Pjetër Bogdani | |
---|---|
Pjetër Bogdani on a 1989 Albania stamp
|
|
Born | circa 1630 Gur i Hasit, near Prizren,Ottoman Empire (modern-day Kosovo) |
Died | 1689 Pristina, Ottoman Empire (now Kosovo) |
Nationality | Albanian |
Other names | Pietro Bogdano |
Occupation | Catholic priest, writer, poet |
Known for | author of the first prose work of substance originally written in Albanian language |
Pjetër Bogdani (c. 1630 – December 1689), known in Italian as Pietro Bogdano, is the most original writer of early literature in Albania. He is author of the Cuneus Prophetarum (The Band of the Prophets), 1685, the first prose work of substance written originally in Albanian (i.e. not a translation).

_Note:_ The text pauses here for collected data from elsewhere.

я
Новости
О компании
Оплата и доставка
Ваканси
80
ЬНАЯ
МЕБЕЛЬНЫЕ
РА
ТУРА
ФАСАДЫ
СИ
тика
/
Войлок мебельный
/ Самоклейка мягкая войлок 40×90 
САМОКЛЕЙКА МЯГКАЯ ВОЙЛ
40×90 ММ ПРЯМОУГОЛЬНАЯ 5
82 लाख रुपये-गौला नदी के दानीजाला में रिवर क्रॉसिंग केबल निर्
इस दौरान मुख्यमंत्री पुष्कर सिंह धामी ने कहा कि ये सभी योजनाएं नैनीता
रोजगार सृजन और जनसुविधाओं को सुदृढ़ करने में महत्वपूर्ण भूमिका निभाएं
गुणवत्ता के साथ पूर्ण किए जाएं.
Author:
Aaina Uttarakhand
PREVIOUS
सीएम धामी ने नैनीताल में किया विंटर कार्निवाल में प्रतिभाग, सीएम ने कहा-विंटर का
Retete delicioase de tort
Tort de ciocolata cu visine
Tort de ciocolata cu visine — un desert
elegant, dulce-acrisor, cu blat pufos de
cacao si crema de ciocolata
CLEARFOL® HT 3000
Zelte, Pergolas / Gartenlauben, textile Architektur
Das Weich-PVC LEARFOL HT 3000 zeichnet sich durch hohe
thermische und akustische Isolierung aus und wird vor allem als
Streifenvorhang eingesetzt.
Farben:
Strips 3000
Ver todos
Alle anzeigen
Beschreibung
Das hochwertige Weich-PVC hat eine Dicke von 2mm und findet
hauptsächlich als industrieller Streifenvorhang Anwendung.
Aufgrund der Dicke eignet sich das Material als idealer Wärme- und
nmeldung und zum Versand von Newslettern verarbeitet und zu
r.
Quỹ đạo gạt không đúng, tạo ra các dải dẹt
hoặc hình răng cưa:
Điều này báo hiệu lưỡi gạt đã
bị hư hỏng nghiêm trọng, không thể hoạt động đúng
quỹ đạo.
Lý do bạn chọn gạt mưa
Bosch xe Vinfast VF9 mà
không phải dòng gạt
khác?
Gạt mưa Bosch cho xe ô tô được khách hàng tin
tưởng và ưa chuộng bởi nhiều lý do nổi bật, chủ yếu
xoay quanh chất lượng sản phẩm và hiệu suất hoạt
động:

He was born in the village of Gur in the area of Has, near Prizren in 1630. Its exact location is unknown, but Robert Elsie has proposes two modern day villages of Gjonaj and Breg Drini in Prizren area. Bogdani was educated in the traditions of the Catholic church. His uncle Andrea Bogdani (c. 1600–1683) was Archbishop of Skopje and author of a Latin-Albanian grammar, now lost. Bogdani is said to have received his initial schooling from the Franciscans at Chiprovtsi in modern northwestern Bulgaria and then studied at the Illyrian College of Loreto near Ancona, as had his predecessors Pjetër Budi and Frang Bardhi. From 1651 to 1654 he served as a parish priest in Pult and from 1654 to 1656 studied at the College of the Propaganda Fide in Rome where he graduated as a doctor of philosophy and theology. In 1656, he was named Bishop of Shkodra, a post he held for twenty-one years, and was also appointed Administrator of the Archdiocese of Antivari (Bar) until 1671.